#### WHAT YOU HAVE TO DO:
Of the lines below, write out exactly those from the line with "X26000Y-35000D03*" through the line with "X40000Y-35000D03*", both included, and skip the rest.

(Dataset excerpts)

━━━━━━━━━━━━━━━━━━━━

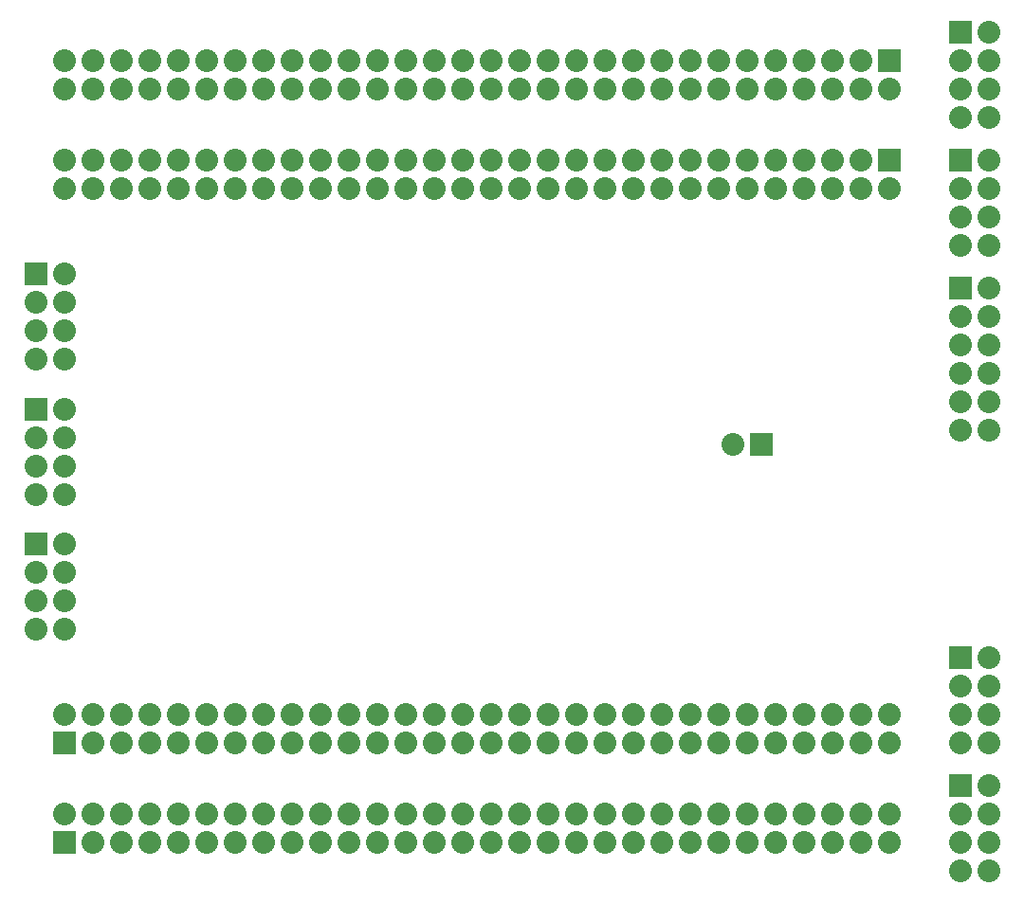
<source format=gbs>
G04 (created by PCBNEW-RS274X (2012-01-19 BZR 3256)-stable) date 01/09/2012 10:21:08*
G01*
G70*
G90*
%MOIN*%
G04 Gerber Fmt 3.4, Leading zero omitted, Abs format*
%FSLAX34Y34*%
G04 APERTURE LIST*
%ADD10C,0.006000*%
%ADD11R,0.080000X0.080000*%
%ADD12C,0.080000*%
G04 APERTURE END LIST*
G54D10*
G54D11*
X12000Y-36000D03*
G54D12*
X12000Y-35000D03*
X17000Y-36000D03*
X13000Y-35000D03*
X18000Y-36000D03*
X14000Y-35000D03*
X19000Y-36000D03*
X15000Y-35000D03*
X20000Y-36000D03*
X16000Y-35000D03*
X21000Y-36000D03*
X17000Y-35000D03*
X22000Y-36000D03*
X18000Y-35000D03*
X23000Y-36000D03*
X19000Y-35000D03*
X24000Y-36000D03*
X20000Y-35000D03*
X25000Y-36000D03*
X21000Y-35000D03*
X26000Y-36000D03*
X22000Y-35000D03*
X27000Y-36000D03*
X23000Y-35000D03*
X24000Y-35000D03*
X28000Y-36000D03*
X25000Y-35000D03*
X27000Y-35000D03*
X28000Y-35000D03*
X29000Y-35000D03*
X30000Y-35000D03*
X29000Y-36000D03*
X30000Y-36000D03*
X13000Y-36000D03*
X14000Y-36000D03*
X15000Y-36000D03*
X16000Y-36000D03*
X31000Y-36000D03*
X31000Y-35000D03*
X26000Y-35000D03*
X32000Y-36000D03*
X32000Y-35000D03*
X33000Y-36000D03*
X33000Y-35000D03*
X34000Y-36000D03*
X34000Y-35000D03*
X35000Y-36000D03*
X35000Y-35000D03*
X36000Y-36000D03*
X36000Y-35000D03*
X37000Y-36000D03*
X37000Y-35000D03*
X38000Y-36000D03*
X38000Y-35000D03*
X39000Y-36000D03*
X39000Y-35000D03*
X40000Y-36000D03*
X40000Y-35000D03*
X41000Y-36000D03*
X41000Y-35000D03*
G54D11*
X41000Y-12000D03*
G54D12*
X41000Y-13000D03*
X36000Y-12000D03*
X40000Y-13000D03*
X35000Y-12000D03*
X39000Y-13000D03*
X34000Y-12000D03*
X38000Y-13000D03*
X33000Y-12000D03*
X37000Y-13000D03*
X32000Y-12000D03*
X36000Y-13000D03*
X31000Y-12000D03*
X35000Y-13000D03*
X30000Y-12000D03*
X34000Y-13000D03*
X29000Y-12000D03*
X33000Y-13000D03*
X28000Y-12000D03*
X32000Y-13000D03*
X27000Y-12000D03*
X31000Y-13000D03*
X26000Y-12000D03*
X30000Y-13000D03*
X29000Y-13000D03*
X25000Y-12000D03*
X28000Y-13000D03*
X26000Y-13000D03*
X25000Y-13000D03*
X24000Y-13000D03*
X23000Y-13000D03*
X24000Y-12000D03*
X23000Y-12000D03*
X40000Y-12000D03*
X39000Y-12000D03*
X38000Y-12000D03*
X37000Y-12000D03*
X22000Y-12000D03*
X22000Y-13000D03*
X27000Y-13000D03*
X21000Y-12000D03*
X21000Y-13000D03*
X20000Y-12000D03*
X20000Y-13000D03*
X19000Y-12000D03*
X19000Y-13000D03*
X18000Y-12000D03*
X18000Y-13000D03*
X17000Y-12000D03*
X17000Y-13000D03*
X16000Y-12000D03*
X16000Y-13000D03*
X15000Y-12000D03*
X15000Y-13000D03*
X14000Y-12000D03*
X14000Y-13000D03*
X13000Y-12000D03*
X13000Y-13000D03*
X12000Y-12000D03*
X12000Y-13000D03*
G54D11*
X12000Y-32500D03*
G54D12*
X12000Y-31500D03*
X17000Y-32500D03*
X13000Y-31500D03*
X18000Y-32500D03*
X14000Y-31500D03*
X19000Y-32500D03*
X15000Y-31500D03*
X20000Y-32500D03*
X16000Y-31500D03*
X21000Y-32500D03*
X17000Y-31500D03*
X22000Y-32500D03*
X18000Y-31500D03*
X23000Y-32500D03*
X19000Y-31500D03*
X24000Y-32500D03*
X20000Y-31500D03*
X25000Y-32500D03*
X21000Y-31500D03*
X26000Y-32500D03*
X22000Y-31500D03*
X27000Y-32500D03*
X23000Y-31500D03*
X24000Y-31500D03*
X28000Y-32500D03*
X25000Y-31500D03*
X27000Y-31500D03*
X28000Y-31500D03*
X29000Y-31500D03*
X30000Y-31500D03*
X29000Y-32500D03*
X30000Y-32500D03*
X13000Y-32500D03*
X14000Y-32500D03*
X15000Y-32500D03*
X16000Y-32500D03*
X31000Y-32500D03*
X31000Y-31500D03*
X26000Y-31500D03*
X32000Y-32500D03*
X32000Y-31500D03*
X33000Y-32500D03*
X33000Y-31500D03*
X34000Y-32500D03*
X34000Y-31500D03*
X35000Y-32500D03*
X35000Y-31500D03*
X36000Y-32500D03*
X36000Y-31500D03*
X37000Y-32500D03*
X37000Y-31500D03*
X38000Y-32500D03*
X38000Y-31500D03*
X39000Y-32500D03*
X39000Y-31500D03*
X40000Y-32500D03*
X40000Y-31500D03*
X41000Y-32500D03*
X41000Y-31500D03*
G54D11*
X41000Y-08500D03*
G54D12*
X41000Y-09500D03*
X36000Y-08500D03*
X40000Y-09500D03*
X35000Y-08500D03*
X39000Y-09500D03*
X34000Y-08500D03*
X38000Y-09500D03*
X33000Y-08500D03*
X37000Y-09500D03*
X32000Y-08500D03*
X36000Y-09500D03*
X31000Y-08500D03*
X35000Y-09500D03*
X30000Y-08500D03*
X34000Y-09500D03*
X29000Y-08500D03*
X33000Y-09500D03*
X28000Y-08500D03*
X32000Y-09500D03*
X27000Y-08500D03*
X31000Y-09500D03*
X26000Y-08500D03*
X30000Y-09500D03*
X29000Y-09500D03*
X25000Y-08500D03*
X28000Y-09500D03*
X26000Y-09500D03*
X25000Y-09500D03*
X24000Y-09500D03*
X23000Y-09500D03*
X24000Y-08500D03*
X23000Y-08500D03*
X40000Y-08500D03*
X39000Y-08500D03*
X38000Y-08500D03*
X37000Y-08500D03*
X22000Y-08500D03*
X22000Y-09500D03*
X27000Y-09500D03*
X21000Y-08500D03*
X21000Y-09500D03*
X20000Y-08500D03*
X20000Y-09500D03*
X19000Y-08500D03*
X19000Y-09500D03*
X18000Y-08500D03*
X18000Y-09500D03*
X17000Y-08500D03*
X17000Y-09500D03*
X16000Y-08500D03*
X16000Y-09500D03*
X15000Y-08500D03*
X15000Y-09500D03*
X14000Y-08500D03*
X14000Y-09500D03*
X13000Y-08500D03*
X13000Y-09500D03*
X12000Y-08500D03*
X12000Y-09500D03*
G54D11*
X43500Y-16500D03*
G54D12*
X44500Y-16500D03*
X43500Y-17500D03*
X44500Y-17500D03*
X43500Y-18500D03*
X44500Y-18500D03*
X43500Y-19500D03*
X44500Y-19500D03*
X43500Y-20500D03*
X44500Y-20500D03*
X43500Y-21500D03*
X44500Y-21500D03*
G54D11*
X43500Y-12000D03*
G54D12*
X44500Y-12000D03*
X43500Y-13000D03*
X44500Y-13000D03*
X43500Y-14000D03*
X44500Y-14000D03*
X43500Y-15000D03*
X44500Y-15000D03*
G54D11*
X43500Y-07500D03*
G54D12*
X44500Y-07500D03*
X43500Y-08500D03*
X44500Y-08500D03*
X43500Y-09500D03*
X44500Y-09500D03*
X43500Y-10500D03*
X44500Y-10500D03*
G54D11*
X11000Y-25500D03*
G54D12*
X12000Y-25500D03*
X11000Y-26500D03*
X12000Y-26500D03*
X11000Y-27500D03*
X12000Y-27500D03*
X11000Y-28500D03*
X12000Y-28500D03*
G54D11*
X11000Y-20750D03*
G54D12*
X12000Y-20750D03*
X11000Y-21750D03*
X12000Y-21750D03*
X11000Y-22750D03*
X12000Y-22750D03*
X11000Y-23750D03*
X12000Y-23750D03*
G54D11*
X11000Y-16000D03*
G54D12*
X12000Y-16000D03*
X11000Y-17000D03*
X12000Y-17000D03*
X11000Y-18000D03*
X12000Y-18000D03*
X11000Y-19000D03*
X12000Y-19000D03*
G54D11*
X43500Y-34000D03*
G54D12*
X44500Y-34000D03*
X43500Y-35000D03*
X44500Y-35000D03*
X43500Y-36000D03*
X44500Y-36000D03*
X43500Y-37000D03*
X44500Y-37000D03*
G54D11*
X43500Y-29500D03*
G54D12*
X44500Y-29500D03*
X43500Y-30500D03*
X44500Y-30500D03*
X43500Y-31500D03*
X44500Y-31500D03*
X43500Y-32500D03*
X44500Y-32500D03*
G54D11*
X36500Y-22000D03*
G54D12*
X35500Y-22000D03*
M02*

</source>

━━━━━━━━━━━━━━━━━━━━

#### EXPECTED ANSWER:
X26000Y-35000D03*
X32000Y-36000D03*
X32000Y-35000D03*
X33000Y-36000D03*
X33000Y-35000D03*
X34000Y-36000D03*
X34000Y-35000D03*
X35000Y-36000D03*
X35000Y-35000D03*
X36000Y-36000D03*
X36000Y-35000D03*
X37000Y-36000D03*
X37000Y-35000D03*
X38000Y-36000D03*
X38000Y-35000D03*
X39000Y-36000D03*
X39000Y-35000D03*
X40000Y-36000D03*
X40000Y-35000D03*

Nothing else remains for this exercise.